Many parents savor memories of cozy nights reading to their young children, looking at beautiful illustrations, and appreciating the cadence of a story told well. Those moments connect children not only to their parents, but also to a love of reading so vital to literate, inquisitive young minds.
The explosion of smart phones, Facebook, Twitter, YouTube, iPods, email, texting, and screens – now installed in cars, cabs, elevators, grocery stores, lobbies, and malls – is changing the way our children spend their time. Bombarded with appealing choices, many are typing texts while watching YouTube and then checking their Facebook pages. How many are choosing to linger over the pages of a book?
For November’s National Jewish Book Month, it is a wonderful time to reflect with our families about how books can add so much to our creative and intellectual lives.

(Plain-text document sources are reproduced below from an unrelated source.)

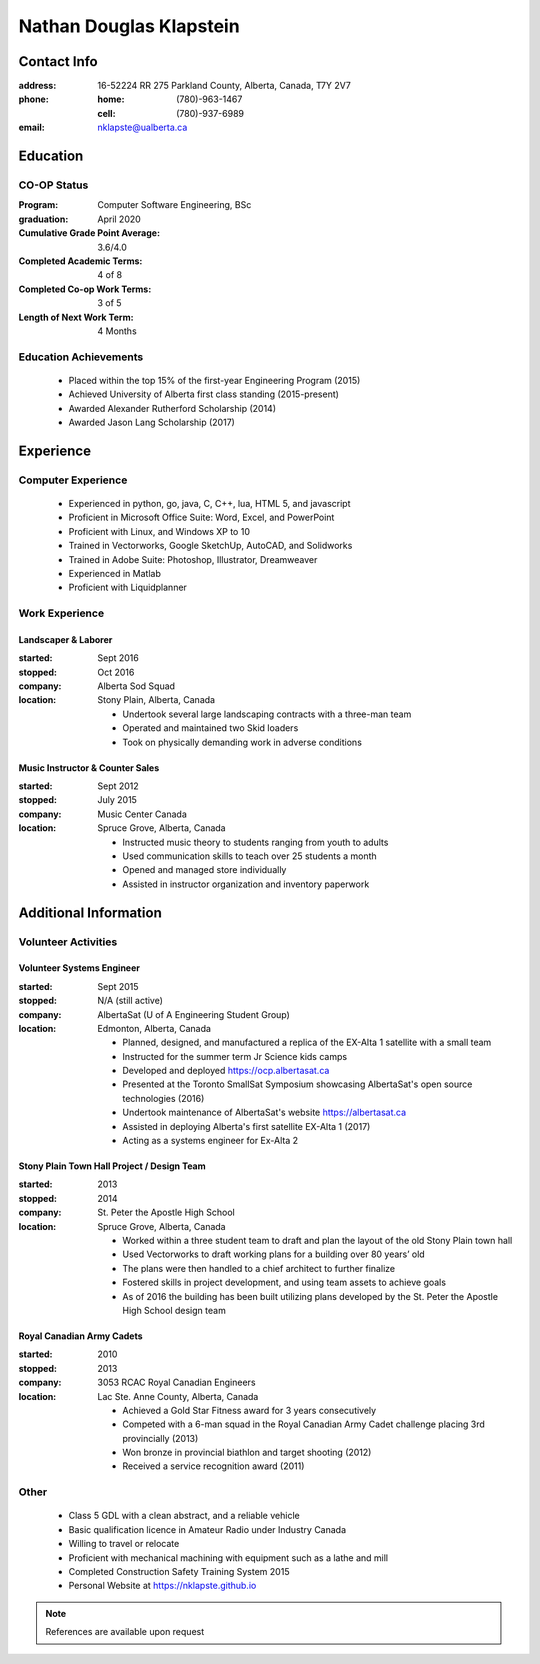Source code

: ========================
Nathan Douglas Klapstein
========================

Contact Info
============

:address: 16-52224 RR 275 Parkland County, Alberta, Canada, T7Y 2V7
:phone:
    :home: (780)-963-1467
    :cell: (780)-937-6989
:email: nklapste@ualberta.ca


Education
=========

CO-OP Status
------------

:Program: Computer Software Engineering, BSc
:graduation: April 2020
:Cumulative Grade Point Average: 3.6/4.0
:Completed Academic Terms: 4 of 8
:Completed Co-op Work Terms: 3 of 5
:Length of Next Work Term: 4 Months


Education Achievements
----------------------

 * Placed within the top 15% of the first-year Engineering Program (2015)
 * Achieved University of Alberta first class standing (2015-present)
 * Awarded Alexander Rutherford Scholarship (2014)
 * Awarded Jason Lang Scholarship (2017)


Experience
==========

Computer Experience
-------------------

 * Experienced in python, go, java, C, C++, lua, HTML 5, and javascript
 * Proficient in Microsoft Office Suite: Word, Excel, and PowerPoint
 * Proficient with Linux, and Windows XP to 10
 * Trained in Vectorworks, Google SketchUp, AutoCAD, and Solidworks
 * Trained in Adobe Suite: Photoshop, Illustrator, Dreamweaver
 * Experienced in Matlab
 * Proficient with Liquidplanner


Work Experience
---------------

Landscaper & Laborer
^^^^^^^^^^^^^^^^^^^^

:started: Sept 2016
:stopped: Oct 2016
:company: Alberta Sod Squad
:location: Stony Plain, Alberta, Canada

 * Undertook several large landscaping contracts with a three-man team
 * Operated and maintained two Skid loaders
 * Took on physically demanding work in adverse conditions
 

Music Instructor & Counter Sales
^^^^^^^^^^^^^^^^^^^^^^^^^^^^^^^^

:started: Sept 2012
:stopped: July 2015
:company: Music Center Canada
:location: Spruce Grove, Alberta, Canada

 * Instructed music theory to students ranging from youth to adults
 * Used communication skills to teach over 25 students a month
 * Opened and managed store individually
 * Assisted in instructor organization and inventory paperwork


Additional Information
======================

Volunteer Activities
--------------------

Volunteer Systems Engineer
^^^^^^^^^^^^^^^^^^^^^^^^^^

:started: Sept 2015
:stopped: N/A (still active)
:company: AlbertaSat (U of A Engineering Student Group)
:location: Edmonton, Alberta, Canada

 * Planned, designed, and manufactured a replica of the EX-Alta 1 satellite with a small team
 * Instructed for the summer term Jr Science kids camps
 * Developed and deployed https://ocp.albertasat.ca
 * Presented at the Toronto SmallSat Symposium showcasing AlbertaSat's open source technologies (2016)
 * Undertook maintenance of AlbertaSat's website https://albertasat.ca
 * Assisted in deploying Alberta's first satellite EX-Alta 1 (2017)
 * Acting as a systems engineer for Ex-Alta 2


Stony Plain Town Hall Project / Design Team
^^^^^^^^^^^^^^^^^^^^^^^^^^^^^^^^^^^^^^^^^^^

:started: 2013
:stopped: 2014
:company: St. Peter the Apostle High School
:location: Spruce Grove, Alberta, Canada

 * Worked within a three student team to draft and plan the layout of the old Stony Plain town hall
 * Used Vectorworks to draft working plans for a building over 80 years’ old
 * The plans were then handled to a chief architect to further finalize
 * Fostered skills in project development, and using team assets to achieve goals
 * As of 2016 the building has been built utilizing plans developed by the St. Peter the Apostle High School design team


Royal Canadian Army Cadets
^^^^^^^^^^^^^^^^^^^^^^^^^^

:started: 2010
:stopped: 2013
:company: 3053 RCAC Royal Canadian Engineers
:location: Lac Ste. Anne County, Alberta, Canada

 * Achieved a Gold Star Fitness award for 3 years consecutively
 * Competed with a 6-man squad in the Royal Canadian Army Cadet challenge placing 3rd provincially (2013)
 * Won bronze in provincial biathlon and target shooting (2012)
 * Received a service recognition award (2011)


Other
-----

 * Class 5 GDL with a clean abstract, and a reliable vehicle
 * Basic qualification licence in Amateur Radio under Industry Canada
 * Willing to travel or relocate
 * Proficient with mechanical machining with equipment such as a lathe and mill
 * Completed Construction Safety Training System 2015
 * Personal Website at https://nklapste.github.io


.. note::

    References are available upon request
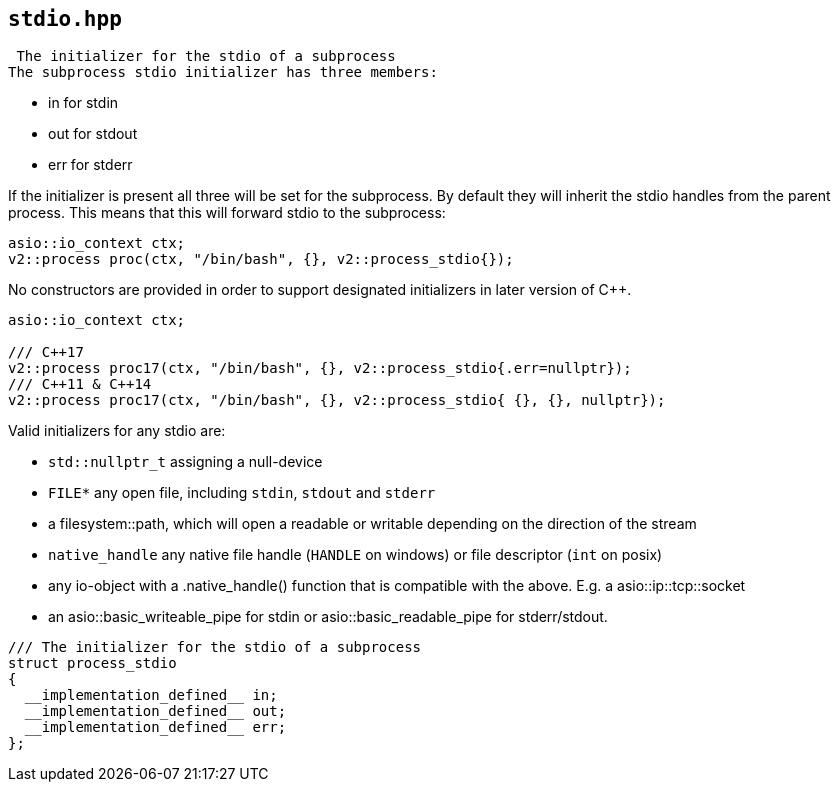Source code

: == `stdio.hpp`
[#stdio]

 The initializer for the stdio of a subprocess
The subprocess stdio initializer has three members:

  - in for stdin
  - out for stdout
  - err for stderr

If the initializer is present all three will be set for the subprocess.
By default they will inherit the stdio handles from the parent process.
This means that this will forward stdio to the subprocess:

[source,cpp]
----
asio::io_context ctx;
v2::process proc(ctx, "/bin/bash", {}, v2::process_stdio{});
----

No constructors are provided in order to support designated initializers
in later version of C++.

[source,cpp]
----
asio::io_context ctx;

/// C++17
v2::process proc17(ctx, "/bin/bash", {}, v2::process_stdio{.err=nullptr});
/// C++11 & C++14
v2::process proc17(ctx, "/bin/bash", {}, v2::process_stdio{ {}, {}, nullptr});
----

Valid initializers for any stdio are:

  - `std::nullptr_t` assigning a null-device
  - `FILE*` any open file, including `stdin`, `stdout` and `stderr`
  - a filesystem::path, which will open a readable or writable depending on the direction of the stream
  - `native_handle` any native file handle (`HANDLE` on windows) or file descriptor (`int` on posix)
  - any io-object with a .native_handle() function that is compatible with the above. E.g. a asio::ip::tcp::socket
  - an asio::basic_writeable_pipe for stdin or asio::basic_readable_pipe for stderr/stdout.




[source,cpp]
----
/// The initializer for the stdio of a subprocess
struct process_stdio
{
  __implementation_defined__ in;
  __implementation_defined__ out;
  __implementation_defined__ err;
};
----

A 2007 seminal National Endowment for the Arts study, “To Read or Not To Read: A Question of National Consequence,” found that:
• Fewer than one-third of 13-year-olds are daily readers, a 14 percent decline from 20 years earlier. Among 17-year-olds, the percentage of non-readers doubled over a 20-year period, from nine percent in 1984 to 19 percent in 2004.
• On average, Americans ages 15 to 24 spend almost two hours a day watching TV, and only seven minutes of their daily leisure time reading.
The study also warns that a disconnect from books often leads to a disconnect from culture: Literary readers are more likely than non-readers to engage in positive civic and individual activities – such as volunteering, attending sports or cultural events, and exercising.
A decline in reading for pleasure also takes its toll on critical and imaginative thinking, says Patricia Greenfield, a UCLA distinguished professor of psychology and director of the Children’s Digital Media Center in Los Angeles. In a study she authored last year for the journal, Science, she wrote:
“Studies show that reading develops imagination, induction, reflection and critical thinking, as well as vocabulary. Reading for pleasure is the key to developing these skills. Students today have more visual literacy and less print literacy. Many students do not read for pleasure and have not for decades.”
This is worrisome for those who care deeply about books and the preservation of quality reading time. The good news is that a growing literacy endeavor in the Jewish world, The PJ Library, is making inroads throughout North America and Israel – including Hartford, where more than 600 families receive PJ books.
Harold Grinspoon, a successful 82-year-old real estate developer who grew up with dyslexia and struggled to read, was inspired by Dolly Parton’s literacy program, Imagination Library, which gives books to impoverished children in the U.S.. The well-known Jewish philanthropist had a similar vision for Jewish families and wanted to connect them to their heritage by helping them spend “PJ” ( pajama) time with their children each night — complete with gorgeous picture books that cleverly articulate Jewish culture, customs, and values.
By partnering with donors and Jewish organizations such as Federations and Jewish Community Centers, Grinspoon began by sending out 200 free books to families each month in 2005. Now, PJ Library books are going into more than 200,000 homes in North America and Israel each month – including Hartford. It’s enough to make book enthusiasts believe that reading may have a second chance at life!
Technology is here to stay. We embrace it on many levels, seeing the great advances it’s brought to our work and social culture. But let’s not lose sight of the treasure of books and the extraordinary value of parents and children reading together. We encourage you to check out The PJ Library program and other reading incentive efforts that can be meaningful in your child’s life. Our children are individuals, not statistics, and we can choose to put good literature in front of them as often as possible, enjoying their company around wonderful stories that build memories for a lifetime.